La CRE propose une hausse de 2,5 % au 1er août
La Commission de régulation de l’énergie (CRE) a transmis, jeudi 16 juillet 2026, un projet de délibération proposant une hausse moyenne de 2,5 % du niveau des tarifs réglementés de vente de l’électricité au 1er août. Ce relèvement, s'il est validé par le gouvernement après avis du Conseil supérieur de l’énergie, pèserait directement sur la facture des ménages abonnés aux tarifs réglementés.
Pour un foyer consommant en moyenne 4,5 MWh par an, la CRE estime que cela correspond à "une augmentation nette de la facture d’environ 22 € TTC par an".
"une augmentation nette de la facture d’environ 22 € TTC par an"
Pourquoi les tarifs augmentent-ils ?
La Commission explique que plusieurs composantes expliquent cette évolution, en particulier la hausse du TURPE (tarif d’utilisation des réseaux publics d’électricité), que supportent tous les utilisateurs du réseau. D'autres éléments techniques entrant dans le calcul des tarifs réglementés ont également contribué à cette révision.
- TURPE : hausse du coût d’utilisation des réseaux publics d’électricité.
- Autres composantes réglementaires et techniques intégrées dans le calcul des tarifs.
- Processus décisionnel : avis du Conseil supérieur de l’énergie puis décision gouvernementale.
Qui est concerné et quelles ordres de grandeur ?

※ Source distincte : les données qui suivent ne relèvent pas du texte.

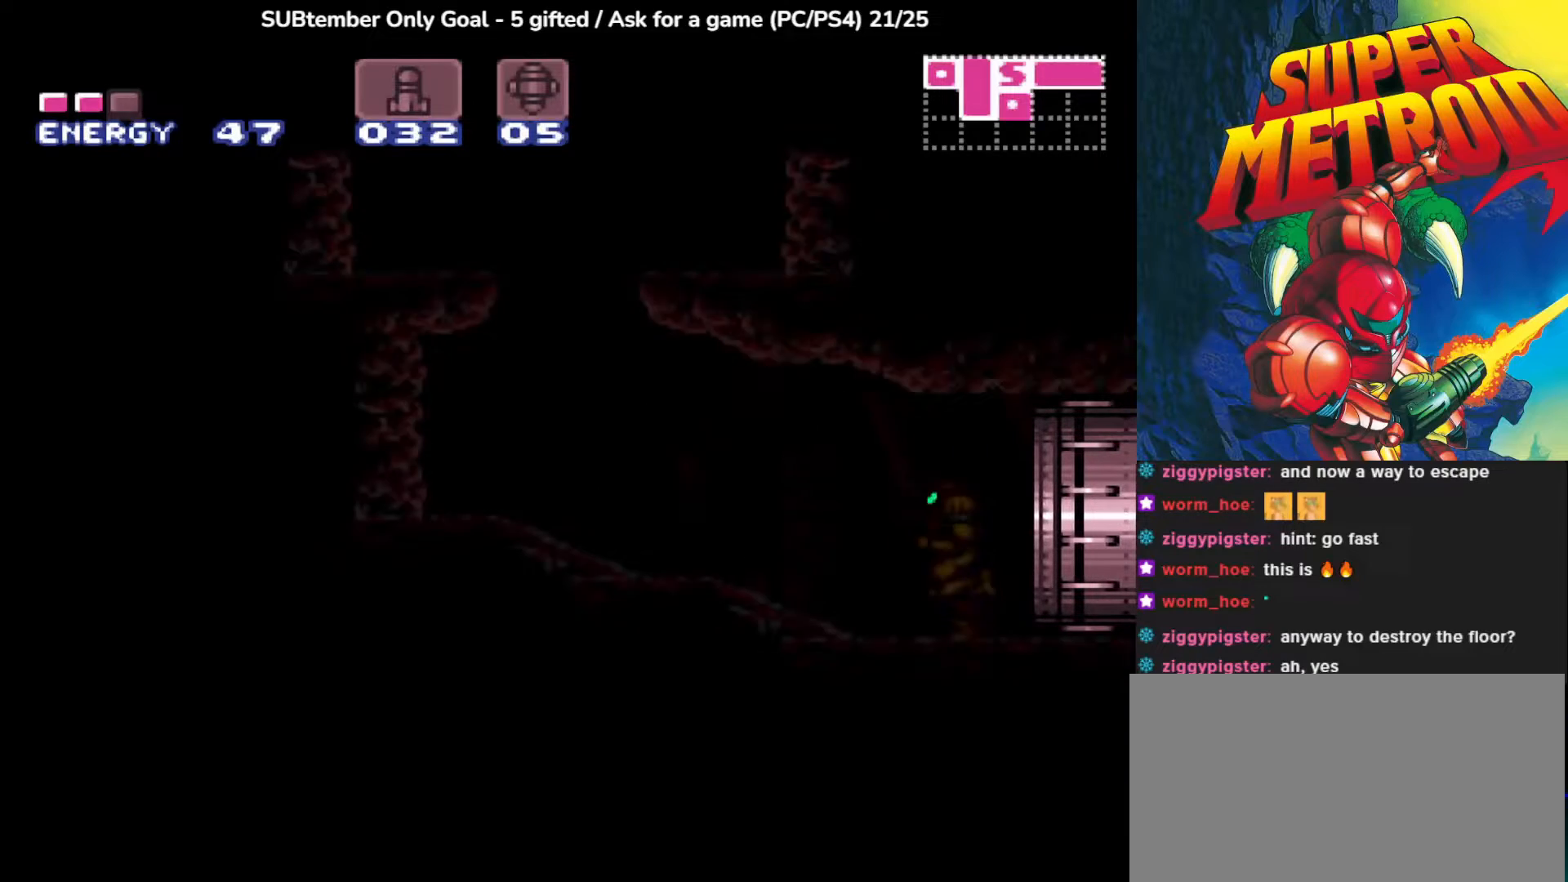
{"buttons": ["DPAD_LEFT"], "left_stick": "center", "events": []}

Au 31 mars 2026, environ 19,71 millions de clients résidentiels avaient souscrit un contrat fondé sur le tarif réglementé de vente de l’électricité en France. L'impact financier annoncé reste modéré au niveau individuel : quelques dizaines d'euros par an pour une consommation moyenne. Mais multiplié par le nombre de clients concernés, la hausse représente une masse significative répercutée sur la demande domestique.
| Indicateur | Valeur |
|---|---|
| Proposition de hausse | +2,5 % |
| Consommation annuelle moyenne prise pour le calcul | 4,5 MWh |
| Augmentation estimée de la facture pour ce profil | ~22 € TTC/an |
| Clients aux tarifs réglementés (fin mars 2026) | 19,71 millions |
Conséquences politiques et pratiques
Le projet de la CRE n'est pas automatiquement applicable : il est d'abord transmis au Conseil supérieur de l’énergie pour avis — instance rassemblant parlementaires, élus locaux, représentants des consommateurs et acteurs du secteur —, puis le gouvernement décidera s'il l'applique. Sur le plan pratique, la hausse proposée est modeste pour un foyer individuel, mais elle intervient dans un contexte où la sensibilité des ménages aux fluctuations énergétiques reste élevée.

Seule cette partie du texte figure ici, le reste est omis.